**AIM OF THE EXERCISE**. Copy every line of text in the listing below, leaving out the pictures.

**PROVIDED ENTRIES**.
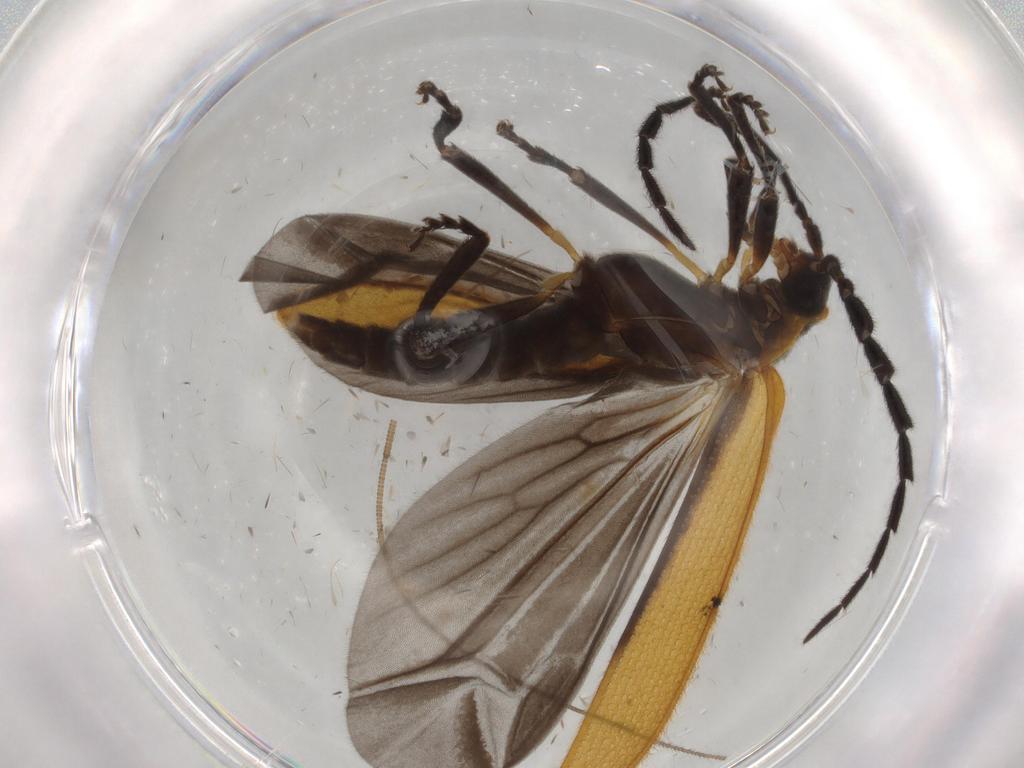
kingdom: Animalia
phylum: Arthropoda
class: Insecta
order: Coleoptera
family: Lycidae
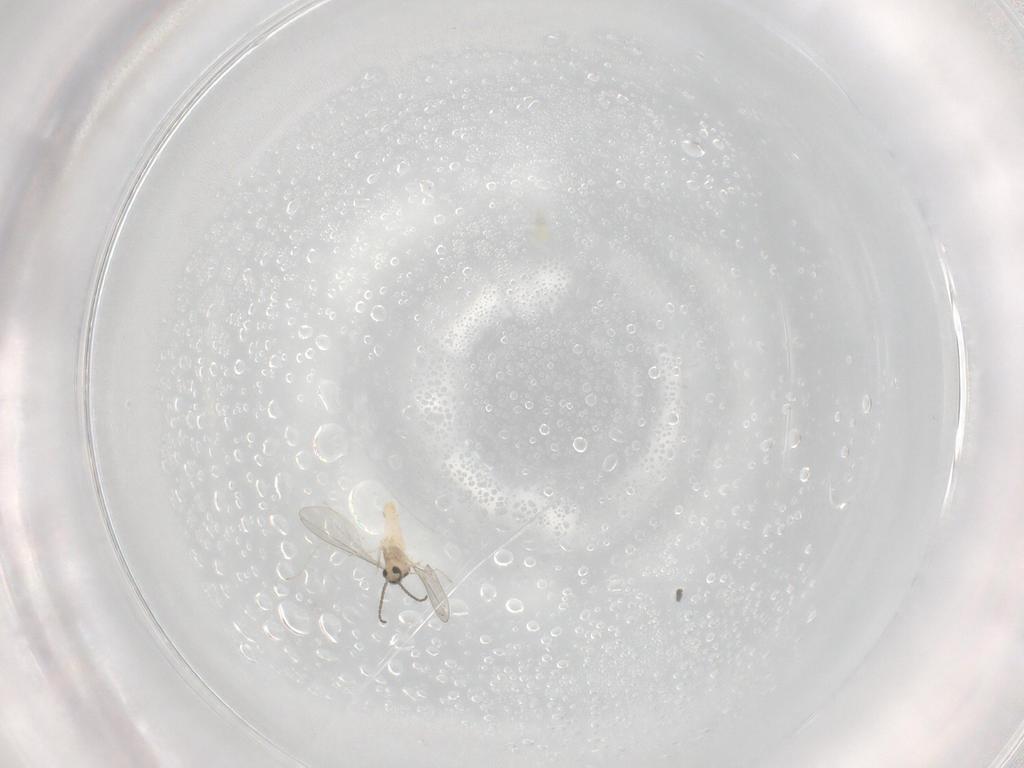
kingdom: Animalia
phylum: Arthropoda
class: Insecta
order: Diptera
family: Cecidomyiidae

**ANSWER TO THIS EXERCISE**.
kingdom: Animalia
phylum: Arthropoda
class: Insecta
order: Coleoptera
family: Lycidae
kingdom: Animalia
phylum: Arthropoda
class: Insecta
order: Diptera
family: Cecidomyiidae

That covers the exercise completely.